Dataset records:
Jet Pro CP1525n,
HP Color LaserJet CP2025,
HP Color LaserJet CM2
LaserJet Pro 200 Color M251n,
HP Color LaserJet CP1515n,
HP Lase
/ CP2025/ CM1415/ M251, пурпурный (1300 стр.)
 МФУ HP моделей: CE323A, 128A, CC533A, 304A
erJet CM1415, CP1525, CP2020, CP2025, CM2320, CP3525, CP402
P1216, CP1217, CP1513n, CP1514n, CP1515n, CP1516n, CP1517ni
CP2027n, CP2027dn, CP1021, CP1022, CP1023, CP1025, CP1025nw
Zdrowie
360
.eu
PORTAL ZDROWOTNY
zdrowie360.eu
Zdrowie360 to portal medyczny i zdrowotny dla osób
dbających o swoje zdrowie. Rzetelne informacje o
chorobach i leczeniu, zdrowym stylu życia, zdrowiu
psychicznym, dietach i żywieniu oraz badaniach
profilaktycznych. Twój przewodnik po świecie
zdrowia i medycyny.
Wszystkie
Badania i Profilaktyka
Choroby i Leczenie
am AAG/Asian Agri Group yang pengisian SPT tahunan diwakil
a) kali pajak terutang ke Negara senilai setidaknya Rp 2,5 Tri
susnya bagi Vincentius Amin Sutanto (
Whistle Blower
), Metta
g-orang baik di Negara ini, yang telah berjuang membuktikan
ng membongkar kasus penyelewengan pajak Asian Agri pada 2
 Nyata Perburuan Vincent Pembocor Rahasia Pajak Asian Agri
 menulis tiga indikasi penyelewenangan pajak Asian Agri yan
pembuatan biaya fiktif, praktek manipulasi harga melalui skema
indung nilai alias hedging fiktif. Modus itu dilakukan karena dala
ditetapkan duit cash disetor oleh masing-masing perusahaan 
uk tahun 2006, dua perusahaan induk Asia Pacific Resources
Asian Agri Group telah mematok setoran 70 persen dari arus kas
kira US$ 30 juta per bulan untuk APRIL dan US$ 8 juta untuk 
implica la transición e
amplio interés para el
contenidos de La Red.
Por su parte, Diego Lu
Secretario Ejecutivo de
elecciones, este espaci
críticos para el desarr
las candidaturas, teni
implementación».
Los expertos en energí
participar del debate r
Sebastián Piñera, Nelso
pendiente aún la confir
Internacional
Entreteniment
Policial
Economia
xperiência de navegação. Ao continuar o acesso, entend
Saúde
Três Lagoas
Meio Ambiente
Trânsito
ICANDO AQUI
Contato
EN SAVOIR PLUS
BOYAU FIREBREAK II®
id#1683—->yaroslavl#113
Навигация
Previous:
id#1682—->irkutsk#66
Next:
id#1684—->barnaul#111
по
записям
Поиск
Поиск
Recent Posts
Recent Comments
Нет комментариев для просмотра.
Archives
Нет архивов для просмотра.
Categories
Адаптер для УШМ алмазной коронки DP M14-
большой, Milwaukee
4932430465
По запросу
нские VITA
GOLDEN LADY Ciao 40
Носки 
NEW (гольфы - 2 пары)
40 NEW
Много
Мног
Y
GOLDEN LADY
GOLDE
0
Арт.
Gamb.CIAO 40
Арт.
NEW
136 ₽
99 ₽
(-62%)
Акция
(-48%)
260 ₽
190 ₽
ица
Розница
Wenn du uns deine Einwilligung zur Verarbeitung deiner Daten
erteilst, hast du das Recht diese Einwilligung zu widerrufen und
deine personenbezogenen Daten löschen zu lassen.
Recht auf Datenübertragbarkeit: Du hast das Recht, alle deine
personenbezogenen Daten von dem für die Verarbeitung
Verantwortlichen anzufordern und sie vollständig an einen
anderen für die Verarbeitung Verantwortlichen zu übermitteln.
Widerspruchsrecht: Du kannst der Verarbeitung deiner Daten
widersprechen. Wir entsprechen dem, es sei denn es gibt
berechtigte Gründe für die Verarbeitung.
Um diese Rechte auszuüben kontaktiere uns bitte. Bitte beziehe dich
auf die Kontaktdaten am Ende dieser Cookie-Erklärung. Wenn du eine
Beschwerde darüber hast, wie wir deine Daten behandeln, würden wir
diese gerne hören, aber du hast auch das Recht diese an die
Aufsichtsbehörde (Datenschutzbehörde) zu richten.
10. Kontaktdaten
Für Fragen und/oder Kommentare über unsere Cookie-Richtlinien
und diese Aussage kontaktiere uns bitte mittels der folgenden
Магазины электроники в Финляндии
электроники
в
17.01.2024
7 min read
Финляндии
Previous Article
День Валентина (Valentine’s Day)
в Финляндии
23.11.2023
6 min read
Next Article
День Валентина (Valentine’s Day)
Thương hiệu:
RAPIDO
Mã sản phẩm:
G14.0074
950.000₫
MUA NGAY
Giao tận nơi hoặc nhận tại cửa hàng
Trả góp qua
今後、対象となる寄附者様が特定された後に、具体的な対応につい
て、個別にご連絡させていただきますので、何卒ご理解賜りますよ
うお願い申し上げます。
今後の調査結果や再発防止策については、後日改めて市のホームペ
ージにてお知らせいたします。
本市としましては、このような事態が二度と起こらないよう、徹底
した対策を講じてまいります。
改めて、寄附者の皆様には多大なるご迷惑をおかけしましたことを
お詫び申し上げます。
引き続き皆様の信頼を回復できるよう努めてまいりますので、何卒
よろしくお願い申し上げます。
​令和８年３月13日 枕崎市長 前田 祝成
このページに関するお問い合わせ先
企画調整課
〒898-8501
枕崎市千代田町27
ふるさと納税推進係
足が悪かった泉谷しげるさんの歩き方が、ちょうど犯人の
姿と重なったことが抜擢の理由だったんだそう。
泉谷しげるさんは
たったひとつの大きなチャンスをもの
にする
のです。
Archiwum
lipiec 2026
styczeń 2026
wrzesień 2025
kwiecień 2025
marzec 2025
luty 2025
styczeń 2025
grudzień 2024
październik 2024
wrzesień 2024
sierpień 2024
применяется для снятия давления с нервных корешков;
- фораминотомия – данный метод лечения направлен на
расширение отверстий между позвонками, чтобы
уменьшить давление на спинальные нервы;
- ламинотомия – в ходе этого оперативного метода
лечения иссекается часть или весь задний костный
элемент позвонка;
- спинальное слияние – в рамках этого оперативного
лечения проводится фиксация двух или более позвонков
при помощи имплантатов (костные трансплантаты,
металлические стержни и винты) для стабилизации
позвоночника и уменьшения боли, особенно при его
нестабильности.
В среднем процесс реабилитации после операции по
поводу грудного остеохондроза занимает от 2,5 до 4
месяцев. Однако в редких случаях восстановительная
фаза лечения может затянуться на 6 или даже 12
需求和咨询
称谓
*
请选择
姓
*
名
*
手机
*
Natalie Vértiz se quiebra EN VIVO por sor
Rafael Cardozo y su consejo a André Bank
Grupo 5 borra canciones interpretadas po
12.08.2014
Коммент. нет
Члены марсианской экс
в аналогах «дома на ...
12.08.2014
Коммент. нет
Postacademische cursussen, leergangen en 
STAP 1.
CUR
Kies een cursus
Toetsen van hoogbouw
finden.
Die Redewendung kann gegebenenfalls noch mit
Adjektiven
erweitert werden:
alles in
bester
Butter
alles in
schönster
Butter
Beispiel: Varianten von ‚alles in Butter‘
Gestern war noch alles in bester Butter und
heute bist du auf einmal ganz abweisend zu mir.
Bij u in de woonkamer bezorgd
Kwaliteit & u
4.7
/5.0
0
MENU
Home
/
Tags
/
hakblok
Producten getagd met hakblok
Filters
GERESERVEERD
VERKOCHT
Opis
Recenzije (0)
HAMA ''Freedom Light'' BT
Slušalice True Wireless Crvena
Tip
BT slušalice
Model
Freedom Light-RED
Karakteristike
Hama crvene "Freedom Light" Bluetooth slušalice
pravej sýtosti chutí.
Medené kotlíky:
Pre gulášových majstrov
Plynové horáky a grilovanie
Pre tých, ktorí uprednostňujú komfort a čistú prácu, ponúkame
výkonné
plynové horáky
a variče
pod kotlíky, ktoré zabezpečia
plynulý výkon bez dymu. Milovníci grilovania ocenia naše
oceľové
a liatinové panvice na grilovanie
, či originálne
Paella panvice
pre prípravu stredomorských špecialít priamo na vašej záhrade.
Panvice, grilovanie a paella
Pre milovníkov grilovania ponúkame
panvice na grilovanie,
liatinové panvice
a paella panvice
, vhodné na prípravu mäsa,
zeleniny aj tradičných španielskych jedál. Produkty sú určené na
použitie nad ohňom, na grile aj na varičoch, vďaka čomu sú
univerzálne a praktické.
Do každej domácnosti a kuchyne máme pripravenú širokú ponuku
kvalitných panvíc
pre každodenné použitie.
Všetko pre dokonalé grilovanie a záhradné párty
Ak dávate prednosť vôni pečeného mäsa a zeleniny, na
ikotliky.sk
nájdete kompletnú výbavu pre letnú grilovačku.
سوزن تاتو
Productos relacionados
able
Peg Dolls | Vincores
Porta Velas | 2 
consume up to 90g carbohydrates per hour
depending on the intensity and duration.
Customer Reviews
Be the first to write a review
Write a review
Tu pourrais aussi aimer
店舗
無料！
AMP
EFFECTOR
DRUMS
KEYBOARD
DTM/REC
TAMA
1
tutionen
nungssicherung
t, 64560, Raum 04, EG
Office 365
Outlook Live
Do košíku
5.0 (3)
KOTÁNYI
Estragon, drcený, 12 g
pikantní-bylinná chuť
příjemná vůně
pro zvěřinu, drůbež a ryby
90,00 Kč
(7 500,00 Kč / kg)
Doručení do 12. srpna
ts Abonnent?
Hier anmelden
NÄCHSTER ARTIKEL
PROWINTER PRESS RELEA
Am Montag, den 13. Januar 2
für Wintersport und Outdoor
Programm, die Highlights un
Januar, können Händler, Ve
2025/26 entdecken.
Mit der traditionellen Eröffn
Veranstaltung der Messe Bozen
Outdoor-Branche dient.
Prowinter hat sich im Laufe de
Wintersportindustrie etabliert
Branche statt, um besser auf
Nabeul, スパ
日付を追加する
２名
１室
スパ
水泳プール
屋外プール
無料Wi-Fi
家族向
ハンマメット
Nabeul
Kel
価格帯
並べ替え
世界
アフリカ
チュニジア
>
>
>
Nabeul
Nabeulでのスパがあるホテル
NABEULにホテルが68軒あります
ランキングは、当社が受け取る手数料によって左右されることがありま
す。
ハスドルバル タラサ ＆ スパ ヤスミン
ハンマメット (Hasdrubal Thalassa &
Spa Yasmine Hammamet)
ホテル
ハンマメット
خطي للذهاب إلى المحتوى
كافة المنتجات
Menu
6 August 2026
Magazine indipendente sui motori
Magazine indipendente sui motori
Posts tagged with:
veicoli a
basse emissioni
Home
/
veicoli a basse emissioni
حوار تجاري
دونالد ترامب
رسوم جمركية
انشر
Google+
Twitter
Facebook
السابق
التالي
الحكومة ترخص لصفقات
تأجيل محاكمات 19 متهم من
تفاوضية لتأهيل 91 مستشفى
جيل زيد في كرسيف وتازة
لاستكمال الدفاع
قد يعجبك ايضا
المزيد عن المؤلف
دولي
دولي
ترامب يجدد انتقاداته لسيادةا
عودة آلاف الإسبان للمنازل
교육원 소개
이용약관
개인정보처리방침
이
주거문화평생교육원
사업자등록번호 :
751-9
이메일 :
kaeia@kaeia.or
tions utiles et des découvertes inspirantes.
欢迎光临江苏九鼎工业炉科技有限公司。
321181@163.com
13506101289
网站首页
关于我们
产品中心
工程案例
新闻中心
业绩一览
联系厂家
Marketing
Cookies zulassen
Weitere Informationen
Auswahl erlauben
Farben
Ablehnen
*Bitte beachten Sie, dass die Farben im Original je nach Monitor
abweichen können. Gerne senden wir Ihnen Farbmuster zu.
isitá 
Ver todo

WHAT TO WORK ON: What is needed is a verbatim copy of every line in the records above from the one containing "consume up to 90g carbohydrates per hour" down to the one containing "Hier anmelden", both included, and nothing more.

SOLVED PROBLEM:
consume up to 90g carbohydrates per hour
depending on the intensity and duration.
Customer Reviews
Be the first to write a review
Write a review
Tu pourrais aussi aimer
店舗
無料！
AMP
EFFECTOR
DRUMS
KEYBOARD
DTM/REC
TAMA
1
tutionen
nungssicherung
t, 64560, Raum 04, EG
Office 365
Outlook Live
Do košíku
5.0 (3)
KOTÁNYI
Estragon, drcený, 12 g
pikantní-bylinná chuť
příjemná vůně
pro zvěřinu, drůbež a ryby
90,00 Kč
(7 500,00 Kč / kg)
Doručení do 12. srpna
ts Abonnent?
Hier anmelden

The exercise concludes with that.